> Selected passage:
◇ ◇ ◇ ◇ ◇
Zahedan (Iran) October 12
Afghanistan’s ruling Taliban militia has slapped taxes on UN food aid arriving in the country from Iran as well as from Pakistan, the UN World Food Programme (WFP) has said.

The organisation’s representative in Iran, Mr Marius Degaay Fortman, told AFP on Wednesday that a WFP convoy of trucks from Iran loaded with 100 tonnes of wheat flour from the USA was taxed before arriving in Herat.

“The convoy was taxed at $ 7.5 per tonne. It arrived Wednesday in Herat,” the official said, adding that a first shipment reached Herat the previous day but it was “not believed to have been taxed”.

Mr Degaay fortman said the convoys would continue despite the taxes, with a shipment of fruit to follow on Sunday.

“It looks as though we are going to expand” and increase the pace of deliveries through the Iranian border crossing of Dogharoun to Herat, he said.

Meanwhile, the Taliban have banned the English language from the parts of the country in its control.

Russian news agency Ria Novosti today quoted the newspaper Frontier Post citing the United Nations missions to Islamabad and Peshawar as saying that even United Nations officials, who still remain in Afghanistan, are forbidden to speak English.
◇ ◇ ◇ ◇ ◇
> Page images and the text taken from them:

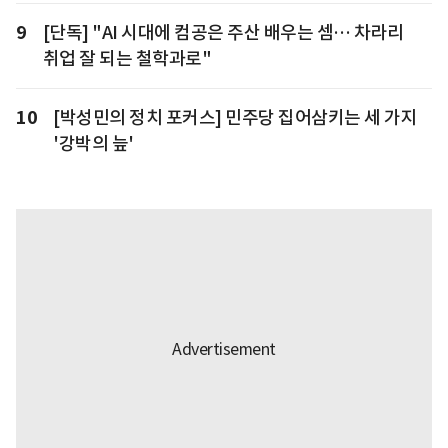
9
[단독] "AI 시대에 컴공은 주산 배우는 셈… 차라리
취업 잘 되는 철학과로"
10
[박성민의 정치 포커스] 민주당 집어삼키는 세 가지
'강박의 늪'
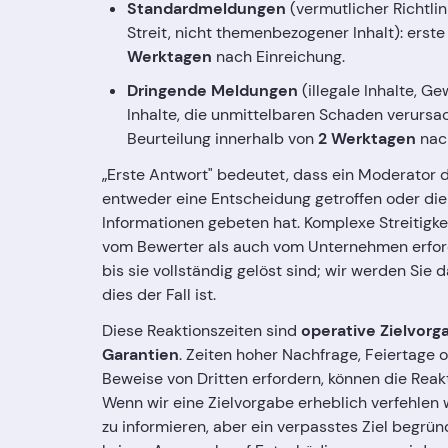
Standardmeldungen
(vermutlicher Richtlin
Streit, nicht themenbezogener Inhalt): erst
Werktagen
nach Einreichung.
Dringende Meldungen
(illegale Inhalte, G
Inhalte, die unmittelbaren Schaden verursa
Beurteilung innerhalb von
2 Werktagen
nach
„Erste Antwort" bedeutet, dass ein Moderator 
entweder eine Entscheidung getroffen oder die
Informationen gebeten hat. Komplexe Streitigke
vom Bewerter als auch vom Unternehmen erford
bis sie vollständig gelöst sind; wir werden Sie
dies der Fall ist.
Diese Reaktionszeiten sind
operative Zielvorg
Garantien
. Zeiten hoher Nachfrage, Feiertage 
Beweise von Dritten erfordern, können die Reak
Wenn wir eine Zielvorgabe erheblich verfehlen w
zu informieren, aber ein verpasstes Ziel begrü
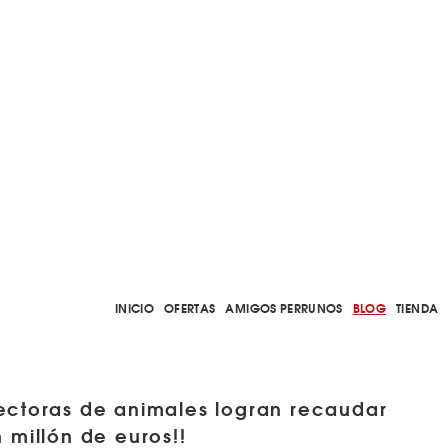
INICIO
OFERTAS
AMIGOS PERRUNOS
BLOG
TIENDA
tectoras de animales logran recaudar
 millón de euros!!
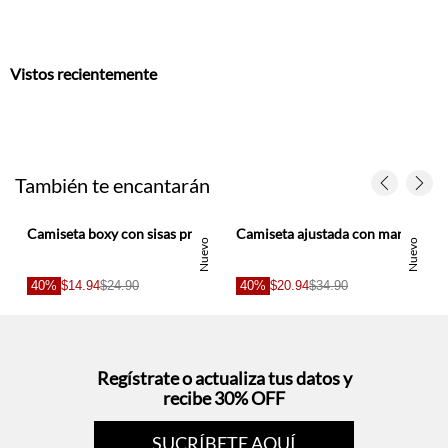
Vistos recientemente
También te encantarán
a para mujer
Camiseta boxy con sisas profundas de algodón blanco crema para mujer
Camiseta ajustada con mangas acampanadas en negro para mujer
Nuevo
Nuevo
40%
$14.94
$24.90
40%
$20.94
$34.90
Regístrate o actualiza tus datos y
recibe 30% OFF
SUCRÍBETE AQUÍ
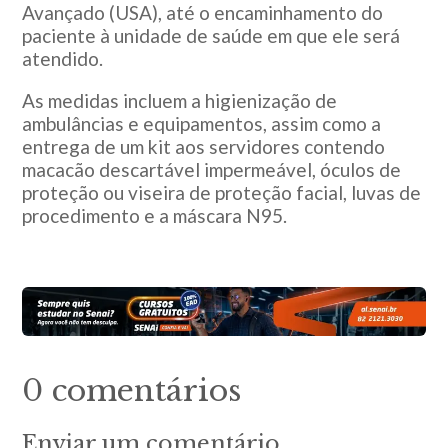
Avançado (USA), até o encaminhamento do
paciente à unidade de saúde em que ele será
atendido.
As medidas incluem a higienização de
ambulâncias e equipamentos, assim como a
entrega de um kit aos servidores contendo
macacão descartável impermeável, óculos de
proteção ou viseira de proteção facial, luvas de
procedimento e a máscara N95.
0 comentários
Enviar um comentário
◇ ◇ ◇ ◇ ◇
> Exercises:
**a)** For the report on Taliban taxes on UN food aid, say yes or no to whether each statement matches it, and quote the words that decide it: (i) the convoy from Iran carried 100 tonnes of wheat flour from the USA; (ii) the convoy was taxed at $10 per tonne; (iii) a shipment of fruit was set to follow on Sunday.
**b)** Copy the report on Taliban taxes on UN food aid word for word, from "Zahedan (Iran) October" to "(WFP) has said.".
**c)** Write the next part of the report on Taliban taxes on UN food aid, starting after its last sentence.
The records have nothing to do with any of this.

> Answers by item:
**a)**
(i) Yes: "loaded with 100 tonnes of wheat flour from the USA"
(ii) No: "The convoy was taxed at $ 7.5 per tonne."
(iii) Yes: "with a shipment of fruit to follow on Sunday"

**b)**
Zahedan (Iran) October 12
Afghanistan’s ruling Taliban militia has slapped taxes on UN food aid arriving in the country from Iran as well as from Pakistan, the UN World Food Programme (WFP) has said.

**c)**
All negotiations, including rarely occurring telephone conversations, are conducted in Pashto or Dari, usually in the presence of a Taliban representative, the report says.

In the meantime, Taliban militia official yesterday said Afghans in the eastern province of Khost had burned US food aid rather than accept “Satanic” gifts from the enemy.

“The Muslim people of Gurbuz, Tani and Sabri districts of Khost province on Tuesday burned the foodstuffs dropped by American planes,” said Abdul Hanan Hemat, chief of Taliban’s official Bakhter Information Agency.

“They called it a Satanic attempt by the Americans to make mischief between the Emirate (Taliban) and the people of Khost.”

The USA has been dropping food in conjunction with its air raids against the Taliban, amid warnings that millions of Afghans are on the brink of famine due to relentless war and severe drought.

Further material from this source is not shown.